_Descripción del ejercicio_. Redacta la continuación del ensayo sobre Emilio Uranga y Samuel Ramos, comenzando después de su última oración.

_Selección_.
□ □ □
A Luis Miguel Martínez Anzures
Luis Farías Mackey
Una conversación con Luis Miguel despertó de los recuerdos al inmerecidamente olvidado Emilio Uranga, de quien diría José Gaos: “era una de esas inteligencias que se dan una vez cada siglo en Europa”. Pero Uranga era mexicano, de Guanajuato y filósofo. La obra filosófica de Uranga es lo que la de Paz fue en la poesía.
Pues bien, era 1951 y Samuel Ramos publicó “El perfil del hombre y la cultura en México”, donde, aplicando las teorías psicológicas de Adler, hizo una especie de “psicoanálisis del mexicano”, encontrando en la noción de “complejo de inferioridad” el modo de la constitución de su personalidad. Fue el propio Ramos quien se adelantó a aclarar que, si bien el mexicano no es inferior, sí “se siente inferior”. El sentimiento de inferioridad, dijo, “aparece en el niño al darse cuenta de lo insignificante de su fuerza, en comparación con la de sus padres”.
En iguales circunstancias, “al nacer México, se encontró en el mundo civilizado en la misma relación del niño frente a sus mayores. Se presentaba en la historia cuando ya imperaba una civilización madura que sólo a medias puede comprender un espíritu infantil. De esta situación desventajosa nace el sentimiento de inferioridad que se agravó con la conquista, el mestizado y hasta por la magnitud desproporcionada de la naturaleza”.
□ □ □
_Líneas proporcionadas_.
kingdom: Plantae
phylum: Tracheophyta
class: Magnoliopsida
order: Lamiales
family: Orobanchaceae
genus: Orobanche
□ □ □
_Respuesta correcta_.
El mismo año, Uranga, ya formado el Grupo Hiperión, alumno de Heidegger y Gaos, entre otros, le propuso a Ramos cambiar el concepto adleriano de inferioridad por el suyo de insuficiencia. Para Uranga, “los conceptos de ‘inferioridad’ y de ‘insuficiencia’ no se recubren, ni en extensión, ni en comprensión. Una situación ‘inferior’ no es, necesariamente ‘insuficiente’, y a la inversa, una ‘insuficiencia’ no es, necesariamente, una ‘inferioridad’”. Y Aclaró: “La suficiencia se entiende como un colmar las exigencias de un determinado nivel de vida.
La superioridad expresa un rango más elevando en una escala de niveles de vida”, donde “la suficiencia e insuficiencia es una escala ‘inmanente’ o ‘intrínseca’ de valoración”, en tanto que “si comparamos la cultura mexicana con la europea, si corremos la mirada hacia un criterio ‘extrínseco’ de estimación, se plantea, indefectiblemente, el problema de ‘superioridad’ e ‘inferioridad’. Cuando dejamos de vernos a nosotros mismos desde adentro y pretendemos asimilar el punto de vista de los demás sobre nosotros mismos, aflora la pareja valorativa de lo inferior y lo superior”.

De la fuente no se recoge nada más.